### What to work on
Only lines with the word "руководящих" belong in the answer; copy them from the records below.

### Given data

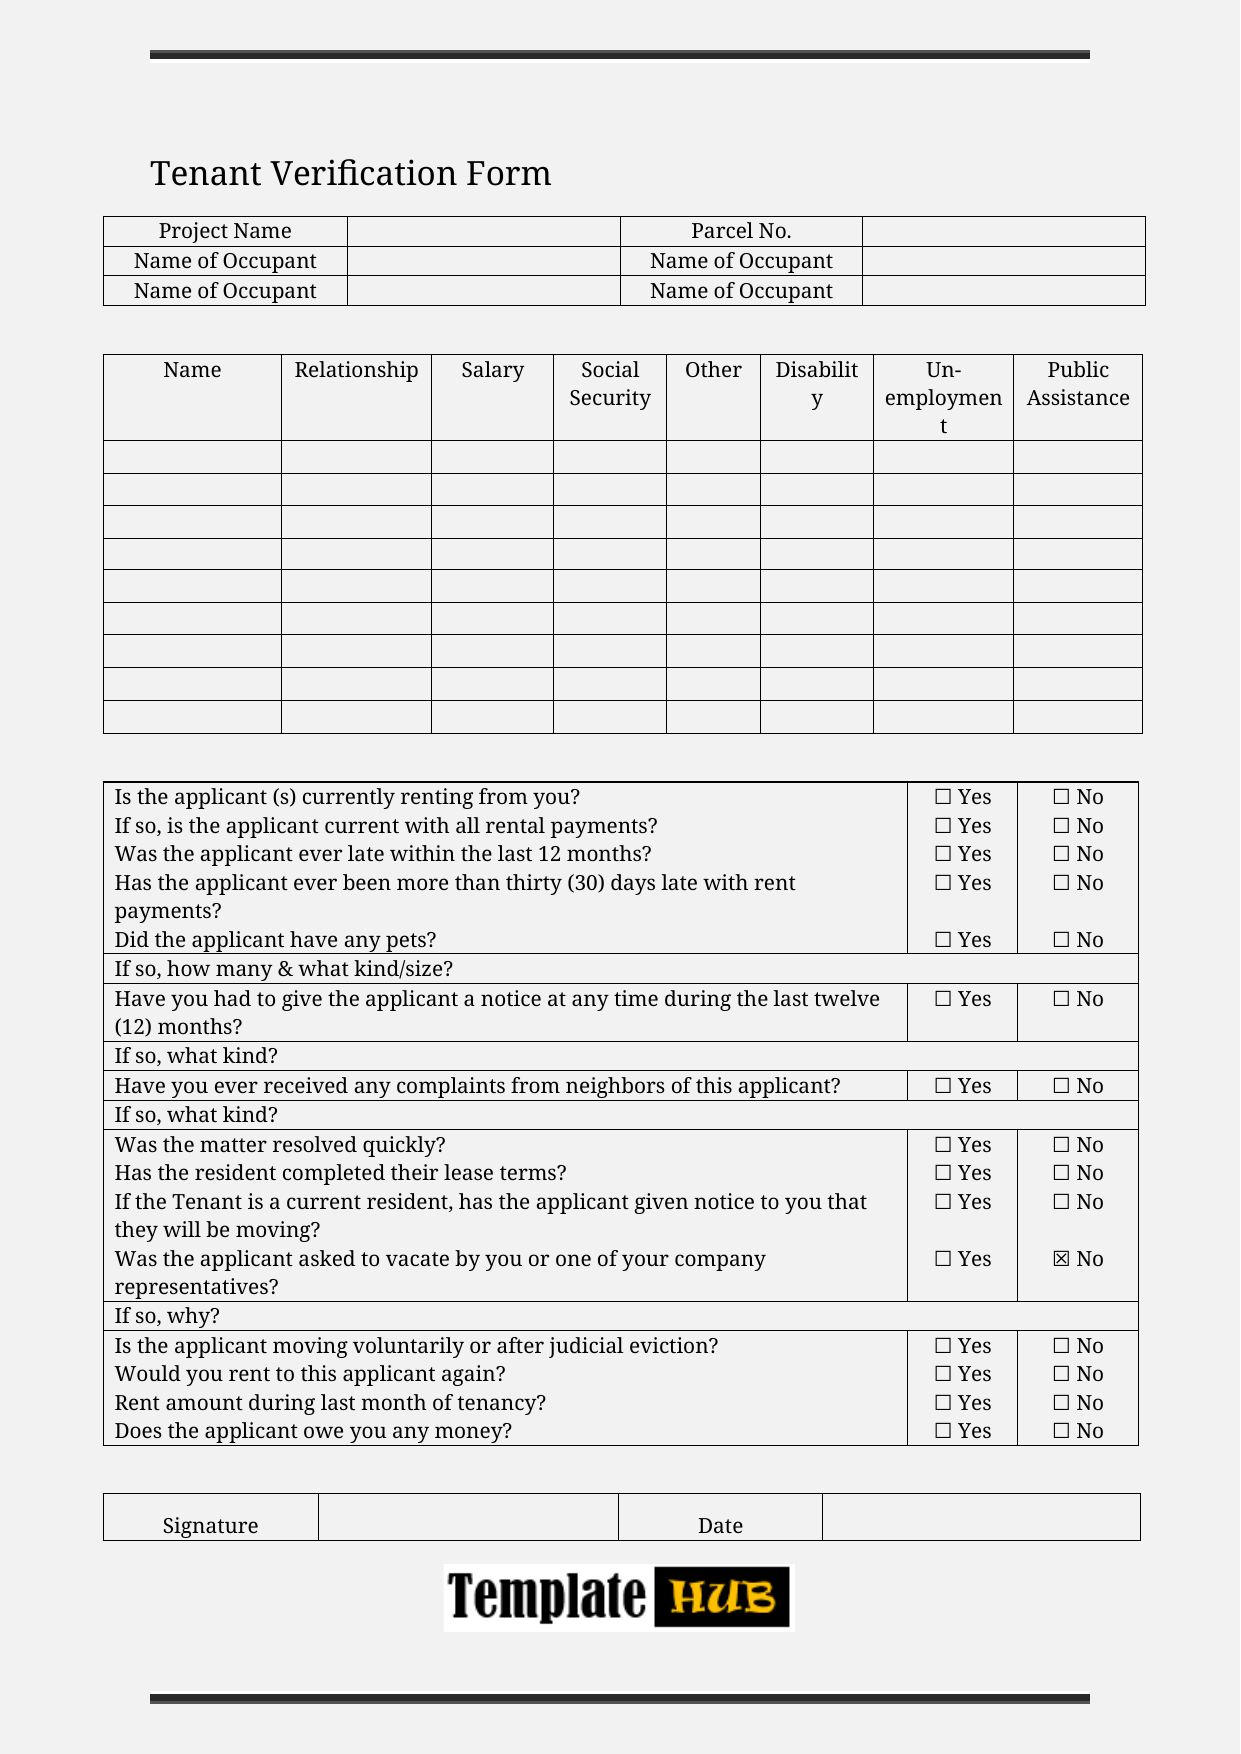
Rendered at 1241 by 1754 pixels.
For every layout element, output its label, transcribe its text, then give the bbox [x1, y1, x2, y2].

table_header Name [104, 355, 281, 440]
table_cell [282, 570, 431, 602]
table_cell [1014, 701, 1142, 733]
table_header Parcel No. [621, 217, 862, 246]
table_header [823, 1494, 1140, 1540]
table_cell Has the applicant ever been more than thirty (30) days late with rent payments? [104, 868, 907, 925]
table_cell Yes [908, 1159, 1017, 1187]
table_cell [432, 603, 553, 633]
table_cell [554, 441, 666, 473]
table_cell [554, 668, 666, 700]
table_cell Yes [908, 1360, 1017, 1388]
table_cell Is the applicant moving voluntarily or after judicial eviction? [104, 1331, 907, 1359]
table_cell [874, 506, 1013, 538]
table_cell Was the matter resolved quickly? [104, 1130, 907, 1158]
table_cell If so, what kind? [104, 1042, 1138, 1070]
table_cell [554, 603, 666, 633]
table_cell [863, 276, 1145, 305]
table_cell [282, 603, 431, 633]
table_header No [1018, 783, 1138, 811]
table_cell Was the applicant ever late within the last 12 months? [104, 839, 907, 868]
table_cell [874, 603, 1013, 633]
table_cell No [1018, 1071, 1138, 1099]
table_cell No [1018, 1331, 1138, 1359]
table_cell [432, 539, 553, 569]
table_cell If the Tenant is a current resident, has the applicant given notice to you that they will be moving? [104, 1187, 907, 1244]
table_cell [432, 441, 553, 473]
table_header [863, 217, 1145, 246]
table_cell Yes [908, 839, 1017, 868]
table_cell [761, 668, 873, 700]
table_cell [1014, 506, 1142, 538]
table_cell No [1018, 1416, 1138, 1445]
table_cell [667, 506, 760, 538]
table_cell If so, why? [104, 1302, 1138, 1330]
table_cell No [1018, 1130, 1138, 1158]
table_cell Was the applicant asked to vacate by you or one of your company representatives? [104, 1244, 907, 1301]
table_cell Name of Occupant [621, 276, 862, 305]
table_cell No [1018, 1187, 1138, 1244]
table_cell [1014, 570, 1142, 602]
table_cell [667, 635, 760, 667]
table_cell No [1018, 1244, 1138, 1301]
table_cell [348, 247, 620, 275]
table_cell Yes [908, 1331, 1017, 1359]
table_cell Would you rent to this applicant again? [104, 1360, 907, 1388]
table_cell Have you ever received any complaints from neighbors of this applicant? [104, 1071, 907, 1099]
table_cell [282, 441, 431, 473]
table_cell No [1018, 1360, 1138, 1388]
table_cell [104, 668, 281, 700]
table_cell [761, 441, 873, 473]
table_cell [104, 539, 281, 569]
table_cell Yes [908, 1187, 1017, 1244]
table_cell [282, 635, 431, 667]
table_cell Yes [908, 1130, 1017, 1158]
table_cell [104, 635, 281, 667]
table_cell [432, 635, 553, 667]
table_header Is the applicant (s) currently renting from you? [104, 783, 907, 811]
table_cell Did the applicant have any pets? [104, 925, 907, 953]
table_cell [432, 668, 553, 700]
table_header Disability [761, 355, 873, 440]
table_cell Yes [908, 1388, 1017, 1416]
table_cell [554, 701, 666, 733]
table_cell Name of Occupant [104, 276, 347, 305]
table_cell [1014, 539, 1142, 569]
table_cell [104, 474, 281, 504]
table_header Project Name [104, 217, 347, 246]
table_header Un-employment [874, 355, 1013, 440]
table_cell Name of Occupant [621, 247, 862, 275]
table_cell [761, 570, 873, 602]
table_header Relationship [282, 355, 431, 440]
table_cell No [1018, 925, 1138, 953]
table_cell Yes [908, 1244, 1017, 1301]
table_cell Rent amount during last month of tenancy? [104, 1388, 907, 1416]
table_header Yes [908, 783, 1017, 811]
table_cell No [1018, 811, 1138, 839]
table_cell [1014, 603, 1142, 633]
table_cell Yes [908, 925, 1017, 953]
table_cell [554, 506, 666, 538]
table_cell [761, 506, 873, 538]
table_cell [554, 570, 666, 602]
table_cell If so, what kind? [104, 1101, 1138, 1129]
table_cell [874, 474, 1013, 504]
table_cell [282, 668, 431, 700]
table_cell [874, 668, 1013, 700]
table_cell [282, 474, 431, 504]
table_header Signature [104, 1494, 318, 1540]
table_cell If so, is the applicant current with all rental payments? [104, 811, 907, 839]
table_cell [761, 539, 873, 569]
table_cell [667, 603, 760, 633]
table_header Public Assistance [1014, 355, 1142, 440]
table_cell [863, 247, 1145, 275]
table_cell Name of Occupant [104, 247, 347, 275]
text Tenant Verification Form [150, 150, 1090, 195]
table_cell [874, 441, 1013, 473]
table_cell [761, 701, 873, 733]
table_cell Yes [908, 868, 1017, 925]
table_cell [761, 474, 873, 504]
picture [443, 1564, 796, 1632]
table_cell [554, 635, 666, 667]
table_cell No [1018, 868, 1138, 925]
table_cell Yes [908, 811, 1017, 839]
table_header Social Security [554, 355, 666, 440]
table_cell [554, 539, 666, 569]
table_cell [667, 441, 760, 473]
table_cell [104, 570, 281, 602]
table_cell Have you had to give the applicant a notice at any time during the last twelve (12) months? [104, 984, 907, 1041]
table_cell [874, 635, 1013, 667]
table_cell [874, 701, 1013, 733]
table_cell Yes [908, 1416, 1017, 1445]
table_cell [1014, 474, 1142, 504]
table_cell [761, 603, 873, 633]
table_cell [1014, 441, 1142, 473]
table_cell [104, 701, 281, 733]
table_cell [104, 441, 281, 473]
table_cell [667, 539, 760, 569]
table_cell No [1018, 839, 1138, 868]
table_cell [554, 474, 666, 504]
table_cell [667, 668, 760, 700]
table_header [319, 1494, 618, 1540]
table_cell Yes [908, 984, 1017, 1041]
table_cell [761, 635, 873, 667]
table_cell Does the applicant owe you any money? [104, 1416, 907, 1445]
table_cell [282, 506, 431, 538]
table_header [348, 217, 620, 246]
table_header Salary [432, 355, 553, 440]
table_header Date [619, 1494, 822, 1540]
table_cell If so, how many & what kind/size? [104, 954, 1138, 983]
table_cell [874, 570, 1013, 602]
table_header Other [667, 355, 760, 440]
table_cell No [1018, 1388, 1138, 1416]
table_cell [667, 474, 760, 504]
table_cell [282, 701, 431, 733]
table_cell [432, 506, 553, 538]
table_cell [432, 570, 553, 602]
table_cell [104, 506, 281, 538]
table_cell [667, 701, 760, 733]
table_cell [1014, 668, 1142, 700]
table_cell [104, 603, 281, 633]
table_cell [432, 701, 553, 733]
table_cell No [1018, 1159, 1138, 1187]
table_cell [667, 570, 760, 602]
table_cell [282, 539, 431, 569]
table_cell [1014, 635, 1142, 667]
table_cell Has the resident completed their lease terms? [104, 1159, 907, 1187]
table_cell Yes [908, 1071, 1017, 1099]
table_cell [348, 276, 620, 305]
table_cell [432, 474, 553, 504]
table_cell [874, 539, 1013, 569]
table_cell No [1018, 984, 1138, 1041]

* * *

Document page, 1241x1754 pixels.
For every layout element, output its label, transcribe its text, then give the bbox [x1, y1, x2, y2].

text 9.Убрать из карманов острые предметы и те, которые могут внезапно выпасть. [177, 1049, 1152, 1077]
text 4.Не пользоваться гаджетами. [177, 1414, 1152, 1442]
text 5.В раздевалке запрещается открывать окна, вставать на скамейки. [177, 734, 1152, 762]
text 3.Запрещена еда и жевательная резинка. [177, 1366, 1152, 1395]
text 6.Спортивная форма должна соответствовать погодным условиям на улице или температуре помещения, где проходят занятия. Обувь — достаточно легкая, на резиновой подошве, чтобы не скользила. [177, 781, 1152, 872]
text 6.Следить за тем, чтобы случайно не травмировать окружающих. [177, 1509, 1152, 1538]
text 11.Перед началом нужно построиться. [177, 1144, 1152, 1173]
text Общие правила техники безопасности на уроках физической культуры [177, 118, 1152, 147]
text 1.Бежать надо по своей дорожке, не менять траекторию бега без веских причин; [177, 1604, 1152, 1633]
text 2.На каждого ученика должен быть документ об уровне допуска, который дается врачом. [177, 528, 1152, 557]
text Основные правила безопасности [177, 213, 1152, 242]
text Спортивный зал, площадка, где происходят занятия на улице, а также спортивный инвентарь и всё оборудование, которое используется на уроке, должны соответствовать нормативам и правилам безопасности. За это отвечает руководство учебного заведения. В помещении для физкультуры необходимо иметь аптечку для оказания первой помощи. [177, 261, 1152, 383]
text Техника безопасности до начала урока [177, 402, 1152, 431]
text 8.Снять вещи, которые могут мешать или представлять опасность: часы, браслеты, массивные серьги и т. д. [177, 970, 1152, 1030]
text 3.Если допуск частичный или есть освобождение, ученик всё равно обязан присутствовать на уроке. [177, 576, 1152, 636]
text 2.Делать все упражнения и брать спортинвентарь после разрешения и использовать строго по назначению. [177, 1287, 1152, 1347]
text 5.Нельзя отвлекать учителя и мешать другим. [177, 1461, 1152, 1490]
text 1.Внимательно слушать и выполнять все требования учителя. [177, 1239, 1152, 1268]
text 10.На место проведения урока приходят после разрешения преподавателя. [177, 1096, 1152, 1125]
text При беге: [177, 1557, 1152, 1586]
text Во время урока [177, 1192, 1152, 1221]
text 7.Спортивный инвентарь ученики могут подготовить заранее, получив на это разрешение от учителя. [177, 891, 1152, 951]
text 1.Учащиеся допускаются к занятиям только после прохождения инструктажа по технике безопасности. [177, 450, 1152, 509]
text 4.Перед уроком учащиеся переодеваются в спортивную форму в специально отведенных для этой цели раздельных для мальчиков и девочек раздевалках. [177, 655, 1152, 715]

---

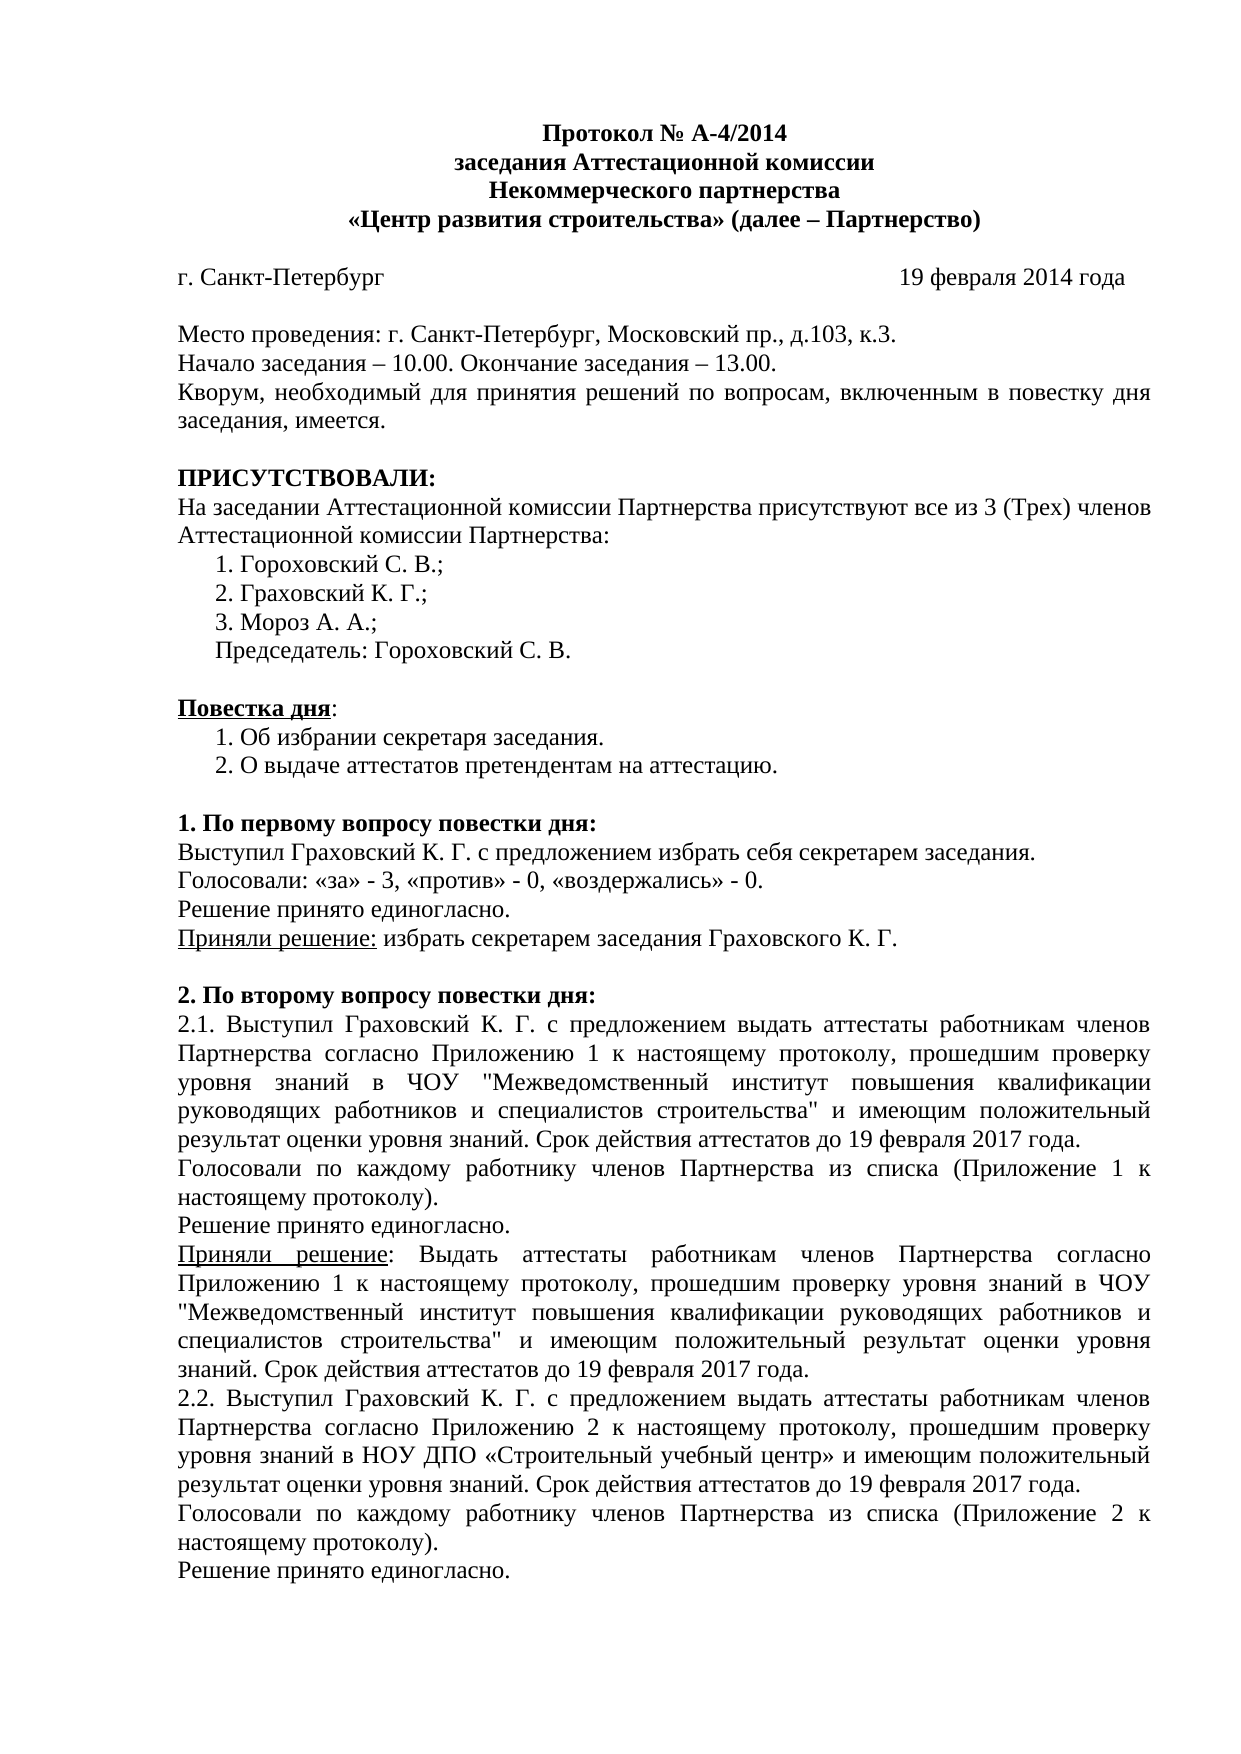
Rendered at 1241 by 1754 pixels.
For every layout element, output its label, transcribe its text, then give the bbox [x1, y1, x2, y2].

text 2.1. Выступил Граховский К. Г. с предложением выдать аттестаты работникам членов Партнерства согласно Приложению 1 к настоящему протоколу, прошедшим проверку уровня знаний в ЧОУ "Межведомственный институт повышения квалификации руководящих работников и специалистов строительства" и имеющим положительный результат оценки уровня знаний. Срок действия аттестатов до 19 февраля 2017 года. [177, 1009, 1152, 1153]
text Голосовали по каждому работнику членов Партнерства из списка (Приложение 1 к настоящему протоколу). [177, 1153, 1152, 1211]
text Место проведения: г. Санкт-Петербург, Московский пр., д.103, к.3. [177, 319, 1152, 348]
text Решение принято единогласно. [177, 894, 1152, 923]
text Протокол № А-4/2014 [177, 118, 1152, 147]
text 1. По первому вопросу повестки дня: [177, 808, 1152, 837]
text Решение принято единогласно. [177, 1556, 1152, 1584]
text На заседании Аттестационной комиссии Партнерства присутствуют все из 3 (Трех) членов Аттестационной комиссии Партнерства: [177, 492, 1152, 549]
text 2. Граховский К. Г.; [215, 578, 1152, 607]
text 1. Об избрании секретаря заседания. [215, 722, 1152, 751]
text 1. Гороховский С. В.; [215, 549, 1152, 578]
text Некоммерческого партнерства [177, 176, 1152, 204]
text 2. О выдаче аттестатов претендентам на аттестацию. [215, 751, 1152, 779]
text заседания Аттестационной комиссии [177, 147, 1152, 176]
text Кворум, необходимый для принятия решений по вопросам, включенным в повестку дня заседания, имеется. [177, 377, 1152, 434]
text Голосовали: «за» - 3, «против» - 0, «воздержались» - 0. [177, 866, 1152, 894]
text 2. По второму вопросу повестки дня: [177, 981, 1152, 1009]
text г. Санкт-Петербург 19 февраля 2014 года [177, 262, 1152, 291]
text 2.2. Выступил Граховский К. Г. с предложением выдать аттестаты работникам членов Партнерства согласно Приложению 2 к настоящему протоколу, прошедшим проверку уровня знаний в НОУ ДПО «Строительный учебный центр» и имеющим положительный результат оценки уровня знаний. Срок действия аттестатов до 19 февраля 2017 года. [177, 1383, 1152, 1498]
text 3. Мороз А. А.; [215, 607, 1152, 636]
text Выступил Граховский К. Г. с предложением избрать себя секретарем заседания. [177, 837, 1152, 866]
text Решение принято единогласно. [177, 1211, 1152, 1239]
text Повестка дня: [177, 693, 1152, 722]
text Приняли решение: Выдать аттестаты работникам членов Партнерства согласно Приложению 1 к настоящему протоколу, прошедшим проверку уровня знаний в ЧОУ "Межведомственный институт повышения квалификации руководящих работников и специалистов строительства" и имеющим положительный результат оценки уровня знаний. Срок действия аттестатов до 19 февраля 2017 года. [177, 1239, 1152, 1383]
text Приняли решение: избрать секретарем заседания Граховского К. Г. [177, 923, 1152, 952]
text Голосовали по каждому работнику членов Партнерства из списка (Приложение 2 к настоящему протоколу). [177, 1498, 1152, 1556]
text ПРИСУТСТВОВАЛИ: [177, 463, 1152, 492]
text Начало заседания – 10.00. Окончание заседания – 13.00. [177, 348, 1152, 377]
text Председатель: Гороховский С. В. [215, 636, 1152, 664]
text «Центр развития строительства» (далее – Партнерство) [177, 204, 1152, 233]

### Your solution
text 2.1. Выступил Граховский К. Г. с предложением выдать аттестаты работникам членов Партнерства согласно Приложению 1 к настоящему протоколу, прошедшим проверку уровня знаний в ЧОУ "Межведомственный институт повышения квалификации руководящих работников и специалистов строительства" и имеющим положительный результат оценки уровня знаний. Срок действия аттестатов до 19 февраля 2017 года. [177, 1009, 1152, 1153]
text Приняли решение: Выдать аттестаты работникам членов Партнерства согласно Приложению 1 к настоящему протоколу, прошедшим проверку уровня знаний в ЧОУ "Межведомственный институт повышения квалификации руководящих работников и специалистов строительства" и имеющим положительный результат оценки уровня знаний. Срок действия аттестатов до 19 февраля 2017 года. [177, 1239, 1152, 1383]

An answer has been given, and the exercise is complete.